**Passage choisi:**
Pour une société « sans miroir assassin »

Suzanne Weber, 87 ans, est l’auteure d’Avec le temps… De la vieillesse dans les sociétés occidentales et de quelques moyens de la réhabiliter (Los Solidarios, les éditions Libertaires). Cette militante libertaire, ancienne professeure de mathématiques, analyse les difficultés d’être vieux dans notre société moderne.

Qu’est-ce que l’âgisme, comment se manifeste-t-il?

L’âgisme, comme toutes les formes de racismes, se base sur des stéréotypes, qui sont les négatifs des normes sociales de performances et de compétitivité. Les vieux sont vus a priori comme handicapés, séniles, impotents physiques. Bref, comme déficitaires par rapport aux exigences de notre société ! Toute personne âgée peut être suspectée de sénilité à l’occasion d’un oubli banal, de clés par exemple. Ce qui ne lui remontera pas le moral… En effet, les personnes âgées intériorisent souvent l’âgisme et risquent de perdre confiance en elles-mêmes. Cela d’autant plus que l’on n’accorde plus aucun crédit à leurs paroles. Cela peut être dramatique en cas de maltraitance car leur plainte sera systématiquement entachée d’un doute.

Comment les familles s'occupent-t-elles des vieux ?

Contrairement aux familles étendues (familles rurales de jadis), où l’investissement parental était plus diffus en raison des fratries nombreuses et de la forte mortalité infantile, les familles nucléaires forment un espace restreint, sorte de vase clos. Fratrie réduite ou enfant unique, les parents concentrent de fortes attentes sur leurs enfants - qu’ils escaladent l’échelle sociale par exemple, rêve qu’eux-mêmes n’ont pas pu réaliser. Tout cela favorise un climat passionnel et ambivalent à la fois, avec des conflits inévitables qui peuvent ressurgir au moment de l’entrée du parent dans la dépendance, où se produit un phénomène d’inversion des générations. Puis, exténué, l’enfant aidant peut faire le deuil anticipé de son parent et recourir au placement.

Que pensez-vous du placement en maison de retraite ?

Les maisons de retraite sont des épouvantails pour les personnes âgées, qui peuvent se sentir menacées de s’y retrouver. Le placement est toujours un déracinement, une coupure d’avec leur environnement, auquel elles sont très attachées. Elles peuvent aussi craindre une relation de pouvoir avec les soignants ou un environnement humain non choisi, et surtout, l’enfermement et la perte de leurs libertés. C’est atroce d’en arriver à enfermer des gens, fussent-ils déments. Le placement imposé par la famille, le pouvoir médical, ou même consenti - du bout des lèvres - est une violence à l’égard de la personne.

**Action demandée 1:**
Réécrivez le passage de l'entretien sur l'âgisme qui commence par « L’âgisme, comme toutes » et se poursuit jusqu'à « des vieux ? », en remplaçant « stéréotypes » par « préjugés ».
**Action demandée 2:**
D'après l'entretien sur l'âgisme, quel métier Suzanne Weber exerçait-elle autrefois ?

**Données fournies:**
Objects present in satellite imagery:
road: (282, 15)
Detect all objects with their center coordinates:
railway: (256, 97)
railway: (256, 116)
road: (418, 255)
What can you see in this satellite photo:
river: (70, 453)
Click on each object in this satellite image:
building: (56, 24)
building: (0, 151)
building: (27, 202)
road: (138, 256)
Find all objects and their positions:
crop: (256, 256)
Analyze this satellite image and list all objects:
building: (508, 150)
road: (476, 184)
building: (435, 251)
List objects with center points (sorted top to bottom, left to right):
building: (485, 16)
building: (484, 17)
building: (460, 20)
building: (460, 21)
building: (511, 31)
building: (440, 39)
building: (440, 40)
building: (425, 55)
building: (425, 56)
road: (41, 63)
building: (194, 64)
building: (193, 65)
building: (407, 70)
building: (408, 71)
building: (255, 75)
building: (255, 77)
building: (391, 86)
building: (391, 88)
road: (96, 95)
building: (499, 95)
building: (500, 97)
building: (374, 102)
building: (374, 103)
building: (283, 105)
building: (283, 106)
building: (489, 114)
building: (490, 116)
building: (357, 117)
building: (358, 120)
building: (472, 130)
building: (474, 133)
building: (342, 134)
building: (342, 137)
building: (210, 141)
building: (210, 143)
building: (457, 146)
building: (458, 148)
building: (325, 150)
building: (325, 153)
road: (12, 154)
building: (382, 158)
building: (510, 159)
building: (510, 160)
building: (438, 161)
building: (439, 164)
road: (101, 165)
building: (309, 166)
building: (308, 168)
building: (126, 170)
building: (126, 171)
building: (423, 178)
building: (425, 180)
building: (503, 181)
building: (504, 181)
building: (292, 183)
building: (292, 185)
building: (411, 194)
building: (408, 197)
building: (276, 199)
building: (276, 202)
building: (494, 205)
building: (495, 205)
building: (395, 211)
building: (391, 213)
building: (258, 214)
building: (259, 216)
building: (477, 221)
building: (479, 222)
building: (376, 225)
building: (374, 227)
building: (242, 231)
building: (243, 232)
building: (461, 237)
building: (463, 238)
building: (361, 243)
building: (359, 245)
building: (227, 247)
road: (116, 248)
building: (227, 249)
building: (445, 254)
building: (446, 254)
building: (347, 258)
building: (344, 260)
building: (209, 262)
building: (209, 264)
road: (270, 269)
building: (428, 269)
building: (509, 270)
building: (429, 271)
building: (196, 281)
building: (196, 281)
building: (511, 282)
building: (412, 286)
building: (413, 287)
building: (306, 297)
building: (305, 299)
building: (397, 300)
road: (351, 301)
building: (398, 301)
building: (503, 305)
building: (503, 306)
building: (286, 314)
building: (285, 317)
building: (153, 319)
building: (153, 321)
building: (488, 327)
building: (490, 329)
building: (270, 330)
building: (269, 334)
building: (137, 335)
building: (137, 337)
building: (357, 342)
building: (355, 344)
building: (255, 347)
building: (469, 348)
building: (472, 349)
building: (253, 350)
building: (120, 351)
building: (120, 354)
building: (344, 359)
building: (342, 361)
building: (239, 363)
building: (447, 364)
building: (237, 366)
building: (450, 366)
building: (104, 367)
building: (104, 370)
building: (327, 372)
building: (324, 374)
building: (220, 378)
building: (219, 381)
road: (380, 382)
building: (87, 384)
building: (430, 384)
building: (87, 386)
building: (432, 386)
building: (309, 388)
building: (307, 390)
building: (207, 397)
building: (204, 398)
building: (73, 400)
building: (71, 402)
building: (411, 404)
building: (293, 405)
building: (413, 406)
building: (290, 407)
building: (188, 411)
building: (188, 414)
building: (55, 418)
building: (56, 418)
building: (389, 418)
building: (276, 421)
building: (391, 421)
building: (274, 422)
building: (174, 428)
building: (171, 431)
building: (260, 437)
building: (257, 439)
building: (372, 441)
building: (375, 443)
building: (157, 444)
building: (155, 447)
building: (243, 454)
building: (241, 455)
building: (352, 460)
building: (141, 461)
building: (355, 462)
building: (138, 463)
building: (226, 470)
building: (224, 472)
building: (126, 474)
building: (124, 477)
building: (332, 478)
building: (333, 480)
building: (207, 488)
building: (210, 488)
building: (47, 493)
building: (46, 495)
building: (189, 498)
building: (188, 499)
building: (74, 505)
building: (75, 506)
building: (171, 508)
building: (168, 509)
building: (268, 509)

**Résultat obtenu 1:**
L’âgisme, comme toutes les formes de racismes, se base sur des préjugés, qui sont les négatifs des normes sociales de performances et de compétitivité. Les vieux sont vus a priori comme handicapés, séniles, impotents physiques. Bref, comme déficitaires par rapport aux exigences de notre société ! Toute personne âgée peut être suspectée de sénilité à l’occasion d’un oubli banal, de clés par exemple. Ce qui ne lui remontera pas le moral… En effet, les personnes âgées intériorisent souvent l’âgisme et risquent de perdre confiance en elles-mêmes. Cela d’autant plus que l’on n’accorde plus aucun crédit à leurs paroles. Cela peut être dramatique en cas de maltraitance car leur plainte sera systématiquement entachée d’un doute.

Comment les familles s'occupent-t-elles des vieux ?

**Résultat obtenu 2:**
Elle était professeure de mathématiques.